Sophia makes me think of my grandma. When she passed away in Kenya, it was the hardest time in my life. I was so close to her. We always slept in the same bed together. We shared all our food, everything. Without her, I was scared. I felt devastated. What would happen to me?
Some wonderful Kenyans cared for me, such as a woman named Clotilda. I remember her saying, ‘Don’t let your past define you. You can do what you want to do. You can be what you want to be.’ Her words gave me courage and confidence. She gave me the biggest goodbye hug as I was leaving to fly to the U.S. in 2009 through that resettlement program.
The unaccompanied minors are identified overseas by the United Nations Refugee Agency and its partners and then referred to the program. A U.S. customs and immigration officer interviews the minor and makes a decision about whether or not the child can come to the U.S.. If it’s a yes, as it was in my case, there are security checks, medical exams and then the flight.

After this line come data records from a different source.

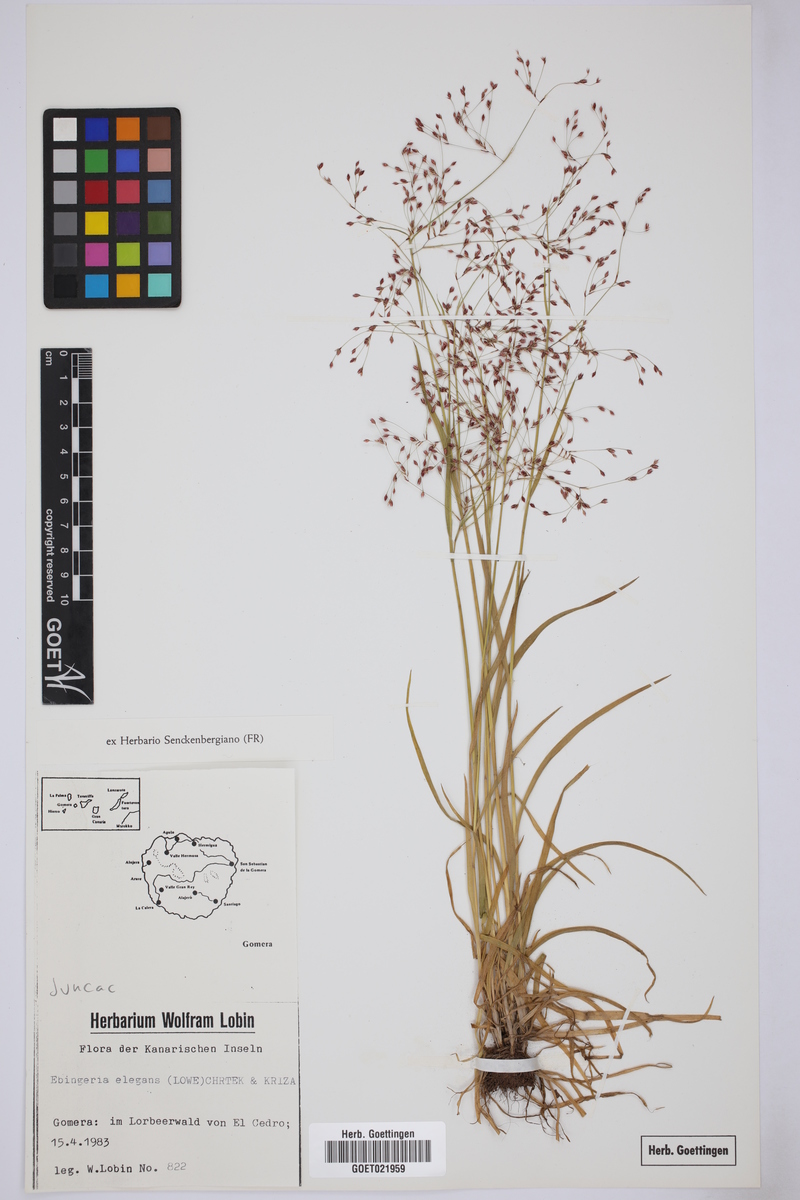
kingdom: Plantae
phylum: Tracheophyta
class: Liliopsida
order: Poales
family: Juncaceae
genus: Luzula
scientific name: Luzula elegans
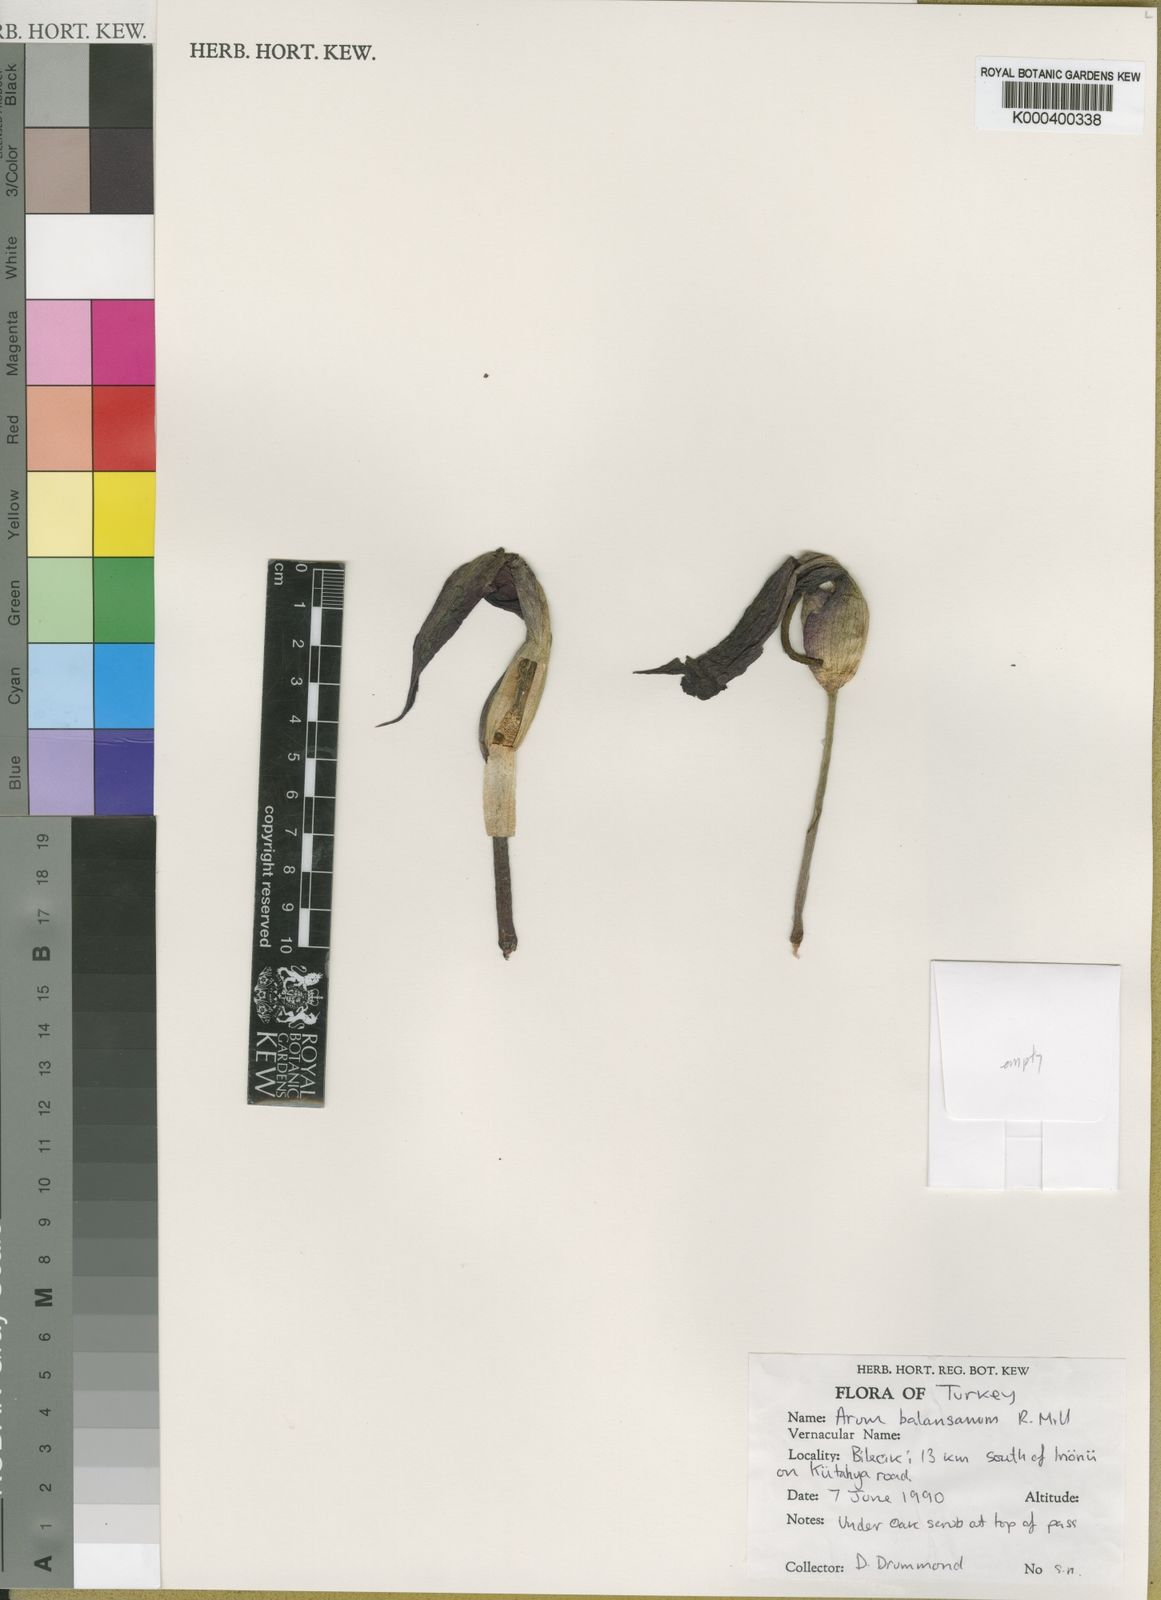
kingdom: Plantae
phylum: Tracheophyta
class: Liliopsida
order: Alismatales
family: Araceae
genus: Arum
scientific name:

In the U.S., adults — like my parents, Bari and Greg — can sign up and get trained to foster an unaccompanied refugee minor. They are assigned a case worker from a local resettlement agency to support the family and then matched with an incoming refugee minor. Nearly 13,000 unaccompanied minors have come through this program since it started in the 1980s.
When I watch the news about Ukraine and Afghanistan, I think of my own experiences and know that there is a path to a brighter future for their unaccompanied children — even if the present seems unbearably hard.
When my grandma was dying in the hospital, the nurses there took such good care of her that I decided then that I would become a nurse. But, as a refugee in Kenya, that path was closed to me. Now I live with my family in Detroit. As director of infection control in a nursing home, I have helped many COVID-19 patients and many others. My dreams came true in America.
I hope the Biden administration brings in more unaccompanied minors through this program and that more Americans will sign up to take them in. That will help the program grow. The more orphaned refugee children who have access to this program, the more children with backgrounds similar to mine can have the same chance at a new life and at giving back to their new communities in America as I did.
Edith Tye is a board member of RefugePoint, an organization that helps at-risk refugees and focuses on unaccompanied children.